While family time, big-bird-feasting and long-weekend binge drinking has its plusses, some of us are in serious need of some low-key recharging; and that calls for a good book! We’ve suggested some reads that are easy and great, but will also make you feel a little bit wiser about the world that we live in…or someone’s opinion on it, anyway. Take to the easy chairs, couches, beds or cafés, and enjoy this long weekend by putting some word-juice into your brain.
For the Imagination: Haruki Murakami – After Dark. I suggest this one because it is the quickest read of all Haruki’s books, and if you haven’t tasted him yet it’s a good first-feel of his genuine characters and captivating whirl of real-world with the mystical-fantastic life; both a commentary on media-drone, contemporary society unhinged from emotion, and an accessible look into what it is to be human. It all takes place in one night, chapters by the hour, and follows a young girl through the streets of Tokyo doing just the same – reading, late night, in a Denny’s. Beware – the ‘dark’ part in the title After Dark isn’t just for show. This ain’t no fluffy pony. That said, you also wouldn’t find it on Oprah’s list, so rest assured there’s decent value in his exploration of down-there.
For the Diet: Jonathan Safran Foer – Eating Animals. Of late (as in a mere decade or so), there’s been a lot more talk about the ethics behind our food industry, diets and ideas of health, and in our generation, the meat industry has changed drastically from family farms to factory or industrial farming. Jonathan weaves his own life’s edibles into his fact-finding mission, in an effort to make sense of the whole vegetarian deal. If you think about food, or consider “you are what you eat” to be of value, then his book is a pretty-friendly, mostly unbiased perspective on the current state of farming and what it means to choose what you eat.

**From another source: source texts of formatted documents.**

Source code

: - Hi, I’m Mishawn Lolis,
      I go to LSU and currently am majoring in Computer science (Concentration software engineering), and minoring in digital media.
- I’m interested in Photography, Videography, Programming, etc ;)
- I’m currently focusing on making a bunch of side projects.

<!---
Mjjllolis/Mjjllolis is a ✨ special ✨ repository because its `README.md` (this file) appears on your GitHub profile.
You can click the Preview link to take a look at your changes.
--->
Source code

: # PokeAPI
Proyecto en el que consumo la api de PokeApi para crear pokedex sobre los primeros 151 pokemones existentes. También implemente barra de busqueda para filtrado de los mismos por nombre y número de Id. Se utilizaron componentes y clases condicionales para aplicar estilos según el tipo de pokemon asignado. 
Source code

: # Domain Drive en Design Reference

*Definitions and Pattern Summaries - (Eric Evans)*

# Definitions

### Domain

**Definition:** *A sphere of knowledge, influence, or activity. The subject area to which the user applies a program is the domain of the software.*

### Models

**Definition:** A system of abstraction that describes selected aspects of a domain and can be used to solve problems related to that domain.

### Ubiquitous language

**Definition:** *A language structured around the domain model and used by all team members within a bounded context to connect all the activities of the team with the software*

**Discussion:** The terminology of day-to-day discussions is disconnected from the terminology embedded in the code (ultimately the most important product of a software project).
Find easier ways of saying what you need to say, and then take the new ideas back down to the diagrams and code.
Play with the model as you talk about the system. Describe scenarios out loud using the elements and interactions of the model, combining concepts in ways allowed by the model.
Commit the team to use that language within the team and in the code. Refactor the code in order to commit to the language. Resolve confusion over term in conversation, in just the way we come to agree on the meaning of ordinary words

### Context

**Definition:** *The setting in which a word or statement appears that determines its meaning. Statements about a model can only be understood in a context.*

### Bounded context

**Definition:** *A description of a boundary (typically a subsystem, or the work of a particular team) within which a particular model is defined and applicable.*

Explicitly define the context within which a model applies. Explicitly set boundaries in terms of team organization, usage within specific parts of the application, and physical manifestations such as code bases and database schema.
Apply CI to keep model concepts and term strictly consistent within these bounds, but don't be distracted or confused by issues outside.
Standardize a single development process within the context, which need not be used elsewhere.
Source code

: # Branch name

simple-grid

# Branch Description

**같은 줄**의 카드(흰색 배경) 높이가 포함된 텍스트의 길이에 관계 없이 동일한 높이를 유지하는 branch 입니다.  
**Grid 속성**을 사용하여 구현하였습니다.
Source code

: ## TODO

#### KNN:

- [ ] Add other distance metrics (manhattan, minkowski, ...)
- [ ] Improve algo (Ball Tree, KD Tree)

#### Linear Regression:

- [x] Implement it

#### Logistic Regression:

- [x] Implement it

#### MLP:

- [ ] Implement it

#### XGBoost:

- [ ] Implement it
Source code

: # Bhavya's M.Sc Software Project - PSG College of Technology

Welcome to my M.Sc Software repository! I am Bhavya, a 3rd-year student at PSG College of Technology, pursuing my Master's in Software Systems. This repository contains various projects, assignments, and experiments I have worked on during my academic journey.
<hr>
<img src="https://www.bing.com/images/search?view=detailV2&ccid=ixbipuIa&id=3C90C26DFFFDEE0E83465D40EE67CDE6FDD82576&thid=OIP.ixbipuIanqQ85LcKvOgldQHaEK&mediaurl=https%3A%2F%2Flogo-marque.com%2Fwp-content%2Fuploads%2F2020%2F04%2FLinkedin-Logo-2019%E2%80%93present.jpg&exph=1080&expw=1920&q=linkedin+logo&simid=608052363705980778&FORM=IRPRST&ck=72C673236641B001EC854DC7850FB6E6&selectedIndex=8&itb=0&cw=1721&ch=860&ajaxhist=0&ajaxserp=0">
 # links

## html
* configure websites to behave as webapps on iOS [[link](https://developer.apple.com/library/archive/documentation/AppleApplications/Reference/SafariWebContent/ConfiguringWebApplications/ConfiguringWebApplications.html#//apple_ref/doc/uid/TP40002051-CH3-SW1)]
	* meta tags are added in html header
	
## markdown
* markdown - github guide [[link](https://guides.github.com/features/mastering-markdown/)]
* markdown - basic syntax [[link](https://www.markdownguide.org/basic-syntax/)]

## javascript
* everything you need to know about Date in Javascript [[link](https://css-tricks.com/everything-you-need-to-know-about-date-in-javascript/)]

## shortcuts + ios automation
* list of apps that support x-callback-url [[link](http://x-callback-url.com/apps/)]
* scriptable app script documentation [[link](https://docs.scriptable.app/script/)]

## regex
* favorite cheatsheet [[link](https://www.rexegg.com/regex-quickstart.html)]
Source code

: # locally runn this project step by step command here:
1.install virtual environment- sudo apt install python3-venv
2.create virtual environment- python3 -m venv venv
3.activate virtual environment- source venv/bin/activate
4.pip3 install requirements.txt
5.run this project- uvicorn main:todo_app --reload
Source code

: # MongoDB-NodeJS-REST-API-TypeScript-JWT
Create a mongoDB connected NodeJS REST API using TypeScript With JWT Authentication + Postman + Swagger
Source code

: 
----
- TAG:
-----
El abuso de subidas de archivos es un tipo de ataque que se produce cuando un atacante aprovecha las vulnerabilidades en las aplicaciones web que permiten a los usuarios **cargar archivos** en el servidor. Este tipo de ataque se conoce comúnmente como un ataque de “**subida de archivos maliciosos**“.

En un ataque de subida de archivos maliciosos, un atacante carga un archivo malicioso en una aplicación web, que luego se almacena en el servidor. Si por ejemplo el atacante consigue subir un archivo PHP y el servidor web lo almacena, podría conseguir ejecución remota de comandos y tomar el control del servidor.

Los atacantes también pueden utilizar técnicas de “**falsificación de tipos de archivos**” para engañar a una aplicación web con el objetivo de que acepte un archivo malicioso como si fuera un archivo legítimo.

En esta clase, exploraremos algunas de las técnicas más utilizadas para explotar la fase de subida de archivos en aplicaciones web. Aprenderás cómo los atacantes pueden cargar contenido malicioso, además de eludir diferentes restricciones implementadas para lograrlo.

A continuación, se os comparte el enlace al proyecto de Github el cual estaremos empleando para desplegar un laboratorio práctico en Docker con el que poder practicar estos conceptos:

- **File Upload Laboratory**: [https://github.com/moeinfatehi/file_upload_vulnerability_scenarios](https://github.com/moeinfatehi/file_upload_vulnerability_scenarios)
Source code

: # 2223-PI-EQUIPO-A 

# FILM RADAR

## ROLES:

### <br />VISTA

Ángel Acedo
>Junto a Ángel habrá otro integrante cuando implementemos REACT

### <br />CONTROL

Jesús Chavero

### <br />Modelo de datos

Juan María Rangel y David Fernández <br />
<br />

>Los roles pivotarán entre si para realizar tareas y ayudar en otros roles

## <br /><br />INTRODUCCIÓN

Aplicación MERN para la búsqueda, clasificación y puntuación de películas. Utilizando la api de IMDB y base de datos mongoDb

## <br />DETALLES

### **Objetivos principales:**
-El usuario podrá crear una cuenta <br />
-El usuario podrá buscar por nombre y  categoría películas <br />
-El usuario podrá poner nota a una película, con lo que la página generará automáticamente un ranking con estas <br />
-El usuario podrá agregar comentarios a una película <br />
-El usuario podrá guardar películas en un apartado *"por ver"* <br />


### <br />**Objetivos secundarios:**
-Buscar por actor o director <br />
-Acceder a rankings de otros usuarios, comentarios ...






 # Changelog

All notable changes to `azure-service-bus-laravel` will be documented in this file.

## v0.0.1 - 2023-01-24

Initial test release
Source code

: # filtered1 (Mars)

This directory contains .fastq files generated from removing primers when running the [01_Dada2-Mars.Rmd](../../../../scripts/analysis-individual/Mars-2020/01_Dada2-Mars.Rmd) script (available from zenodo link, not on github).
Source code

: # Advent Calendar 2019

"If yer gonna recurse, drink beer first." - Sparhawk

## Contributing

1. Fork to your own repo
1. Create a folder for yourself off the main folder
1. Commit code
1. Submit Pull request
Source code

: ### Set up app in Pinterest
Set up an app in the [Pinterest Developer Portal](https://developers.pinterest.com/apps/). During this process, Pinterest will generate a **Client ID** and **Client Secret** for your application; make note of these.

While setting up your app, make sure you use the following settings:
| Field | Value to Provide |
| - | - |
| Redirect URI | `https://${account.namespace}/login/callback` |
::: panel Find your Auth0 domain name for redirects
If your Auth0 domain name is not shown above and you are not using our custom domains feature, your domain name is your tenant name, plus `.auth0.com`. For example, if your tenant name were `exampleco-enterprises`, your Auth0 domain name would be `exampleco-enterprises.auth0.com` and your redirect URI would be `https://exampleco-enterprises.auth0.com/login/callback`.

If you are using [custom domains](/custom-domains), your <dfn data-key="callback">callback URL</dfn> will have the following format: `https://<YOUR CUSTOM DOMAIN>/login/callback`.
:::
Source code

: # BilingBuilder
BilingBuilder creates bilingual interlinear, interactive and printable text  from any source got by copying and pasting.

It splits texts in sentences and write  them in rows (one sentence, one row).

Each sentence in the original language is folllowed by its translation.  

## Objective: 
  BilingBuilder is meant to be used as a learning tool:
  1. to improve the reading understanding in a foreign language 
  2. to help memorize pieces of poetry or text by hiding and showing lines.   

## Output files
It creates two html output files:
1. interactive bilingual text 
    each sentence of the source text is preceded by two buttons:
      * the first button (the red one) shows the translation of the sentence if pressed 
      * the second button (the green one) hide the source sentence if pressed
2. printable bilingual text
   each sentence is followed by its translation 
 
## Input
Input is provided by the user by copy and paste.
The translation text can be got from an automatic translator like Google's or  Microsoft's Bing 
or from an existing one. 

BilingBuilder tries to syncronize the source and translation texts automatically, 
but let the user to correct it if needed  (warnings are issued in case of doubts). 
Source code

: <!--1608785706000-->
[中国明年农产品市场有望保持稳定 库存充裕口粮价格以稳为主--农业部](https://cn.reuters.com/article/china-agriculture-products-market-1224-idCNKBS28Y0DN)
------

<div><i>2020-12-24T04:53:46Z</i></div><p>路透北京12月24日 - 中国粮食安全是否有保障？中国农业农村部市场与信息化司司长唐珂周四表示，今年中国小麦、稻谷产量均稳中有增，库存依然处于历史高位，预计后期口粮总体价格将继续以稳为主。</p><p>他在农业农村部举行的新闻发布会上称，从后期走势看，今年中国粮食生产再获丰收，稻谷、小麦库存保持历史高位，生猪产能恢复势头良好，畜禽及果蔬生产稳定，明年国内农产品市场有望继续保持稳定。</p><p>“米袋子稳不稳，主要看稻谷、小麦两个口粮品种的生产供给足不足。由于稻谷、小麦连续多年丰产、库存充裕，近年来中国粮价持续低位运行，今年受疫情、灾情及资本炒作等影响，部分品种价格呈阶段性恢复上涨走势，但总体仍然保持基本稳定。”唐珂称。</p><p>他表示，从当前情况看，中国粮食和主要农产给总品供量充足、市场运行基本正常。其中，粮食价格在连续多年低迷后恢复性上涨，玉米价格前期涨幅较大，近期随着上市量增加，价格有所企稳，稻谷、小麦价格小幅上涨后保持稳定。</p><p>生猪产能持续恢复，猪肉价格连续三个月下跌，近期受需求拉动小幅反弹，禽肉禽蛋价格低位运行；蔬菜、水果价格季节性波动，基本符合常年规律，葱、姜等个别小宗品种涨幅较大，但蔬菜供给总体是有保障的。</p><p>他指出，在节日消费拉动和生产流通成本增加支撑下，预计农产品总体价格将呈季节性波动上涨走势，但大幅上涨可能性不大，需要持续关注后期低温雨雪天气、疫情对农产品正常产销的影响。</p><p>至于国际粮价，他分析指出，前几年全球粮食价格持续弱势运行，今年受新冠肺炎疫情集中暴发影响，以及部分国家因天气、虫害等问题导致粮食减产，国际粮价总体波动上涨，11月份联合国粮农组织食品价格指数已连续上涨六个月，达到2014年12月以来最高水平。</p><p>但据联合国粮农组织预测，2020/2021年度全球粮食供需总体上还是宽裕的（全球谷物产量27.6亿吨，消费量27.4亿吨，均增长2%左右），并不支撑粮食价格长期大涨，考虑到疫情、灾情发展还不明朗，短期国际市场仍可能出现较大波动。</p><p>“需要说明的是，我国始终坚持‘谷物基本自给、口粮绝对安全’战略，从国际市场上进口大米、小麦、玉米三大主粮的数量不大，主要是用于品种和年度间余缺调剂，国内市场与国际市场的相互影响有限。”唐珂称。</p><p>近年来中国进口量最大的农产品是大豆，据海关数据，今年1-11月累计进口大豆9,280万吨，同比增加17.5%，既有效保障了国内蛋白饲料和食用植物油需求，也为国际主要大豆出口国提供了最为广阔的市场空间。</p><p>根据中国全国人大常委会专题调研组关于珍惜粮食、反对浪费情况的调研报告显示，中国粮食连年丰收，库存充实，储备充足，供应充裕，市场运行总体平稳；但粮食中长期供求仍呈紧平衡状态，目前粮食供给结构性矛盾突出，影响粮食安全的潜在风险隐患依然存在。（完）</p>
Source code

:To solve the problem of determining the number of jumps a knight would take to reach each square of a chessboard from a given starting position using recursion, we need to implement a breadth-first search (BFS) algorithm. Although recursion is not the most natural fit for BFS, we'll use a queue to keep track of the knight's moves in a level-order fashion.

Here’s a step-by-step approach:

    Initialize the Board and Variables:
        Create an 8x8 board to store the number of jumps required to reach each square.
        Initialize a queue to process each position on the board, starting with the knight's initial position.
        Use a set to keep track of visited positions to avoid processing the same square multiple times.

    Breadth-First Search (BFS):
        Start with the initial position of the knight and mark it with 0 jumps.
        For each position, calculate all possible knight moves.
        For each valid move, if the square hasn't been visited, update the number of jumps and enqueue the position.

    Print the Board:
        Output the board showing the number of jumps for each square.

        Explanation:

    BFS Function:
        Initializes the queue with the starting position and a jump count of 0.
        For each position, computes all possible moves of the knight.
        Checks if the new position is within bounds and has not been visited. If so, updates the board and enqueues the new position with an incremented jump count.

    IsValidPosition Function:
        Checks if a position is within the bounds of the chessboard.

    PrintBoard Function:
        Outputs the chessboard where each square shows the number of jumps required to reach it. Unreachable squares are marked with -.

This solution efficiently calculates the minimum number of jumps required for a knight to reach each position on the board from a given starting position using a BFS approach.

For the Ingenuity: Ian McEwan – Amsterdam. It’s about euthanasia; it’s about composing an orchestra; it’s about the orchestra of life and the opportunity to choose an earlier fate-line in the face of loosing face. By far the most impacting and substantially beautiful quick read, rooted in a slice of life so easy to love – the banter and bond between two older men – that just begs to praised. I’ll leave it at that, because Amsterdam is enough to kick the brainwaves into action and get haughty life-lust chugging even through the weekend rain.